=== Görev ===
Türk mitolojisi metninde "Ongun, Eski Türklerin" ile "inandıkları bir cisimdir." arasındaki bölümü, bu iki ifade de dahil olmak üzere, "Tengricilik" yerine "Göktanrıcılık" koyarak lütfen yeniden yazın.

=== Gösterilen Metin ===
##########

Ötüken, Ötügen veya Ötüken Ormanı, ; Türklerin Orta Asya'daki kutsal başkentidir ve Moğollar tarafından da kutsal kabul edilir. Ormanlarla kaplı bir dağ olan "Ötüken Dağı" da eski Türkler tarafından kutsal kabul edilir. Çince kaynaklarda U-te-kien şeklinde geçtiği ve Çin kaynaklarında dağ ismi olarak geçen Tu-kin, Yü-tü-kiün ile ilişkili olabileceği belirtilmektedir. Ötügen (Ötüken) Türklerin yeryüzünde ilk var olduğu ve oradan Dünya’ya dağıldığı yerin adı olarak da kabul edilmektedir. Teoman tarafından kurulan Büyük Hun Devleti'nin başkenti de Ötüken idi. Ayrıca Orhun Nehri kaynaklarını bu bölgeden alır ve Göktürk Kağanlığı’nın da başkenti yine bu yörede kurulmuştur. İnanca göre bütün büyük devletlerin başkenti burada kurulmalı idi. Gerçekten de pek çok Türk ve Moğol Devleti biraz genişledikten sonra başkentlerini bu bölgeye taşımışlardır. Ötüken dağının Nama adında bir koruyucu ruhu vardı.
Ongun, Eski Türklerin Tengricilik inancında, içinde bir ruhu barındıran bir cisme verilen isimdir. Diğer eski inanç sistemlerinde de bulunan totem ile karşılaştırılabilir. Aynı Amerika yerlilerin totemleri gibi, eski Türk boylarının da her birisinin kendine özel bir ongunu vardır. Bu genellikle kendi boylarını koruduğuna inandıkları kutsal bir hayvan türü ya da büyük bir atalarının ruhunu barındırdığına inandıkları bir cisimdir.
Oğuz Kağan ya da Oğuz Han, Türk ve Altay mitolojisinde Oğuz Türklerinin atası. Uğuz Han, Uz Han veya Oğur Han olarak da bilinir. Dedesi Kabi Han, annesi Ay Kağan, babası Kara Han'dır. Oğuz Kağan Destanı'nın baş kahramanıdır. 24 Oğuz Boyu’nun ondan türediğine inanılır. Bazı kaynaklara göre destanda Asya Hun İmparatorluğu'nun hükümdarı Mete Han ile özdeşleştirilmiştir.
Ak Kızlar - Türk ve Altay mitololojisinde İyilik Tanrıçaları. Ağgızlar da denir. Ülgen Han'ın kızlarıdırlar. Kıyanlar adı da verilir. Sanat ve estetik anlayışı konusunda insanlara ilham verirler. Hiçbirisinin ismi bilinmez. İsimsiz olmaları bu dünyadan onları tamamen uzak kılar. Kıyan sözcüğü aynı adlı bir Moğol boyunu çağrıştırmaktadır. Türk-Moğol tarihinde Kıyat ve Kıyan adlı iki akraba boy vardır ve Akoğlanlara da Kıyat adı verilmesi bu boylarla alakalıdır. Ak Kızlar, Kamların esin perileri olan Tanrı Ülgen'in dokuz kızıdırlar. Adlarını kimse bilmez. Tanrısal saflıkları ve güzellikleri nedeniyle ak olarak anılırlardı. Herkese saz olan gamsız guguk kuşu ile oynaşıp, gülüşüp, eğlenirlerdi. Ak, Altay Türkçesinde cennet demekti. Şaman davullarına resimleri yapılır, kimi zaman da putları şaman cüppelerine dikilirdi.

##########

=== Verilen Malzeme ===
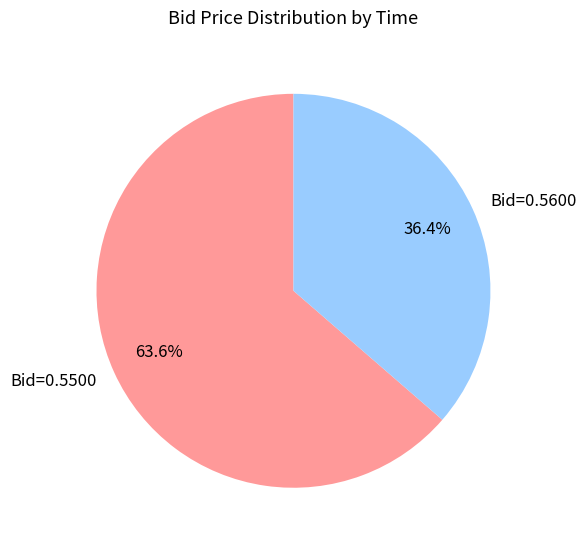

Is there any slice that represents more than half of the pie?

Yes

##########

=== Yazılı Çözüm ===
Ongun, Eski Türklerin Göktanrıcılık inancında, içinde bir ruhu barındıran bir cisme verilen isimdir. Diğer eski inanç sistemlerinde de bulunan totem ile karşılaştırılabilir. Aynı Amerika yerlilerin totemleri gibi, eski Türk boylarının da her birisinin kendine özel bir ongunu vardır. Bu genellikle kendi boylarını koruduğuna inandıkları kutsal bir hayvan türü ya da büyük bir atalarının ruhunu barındırdığına inandıkları bir cisimdir.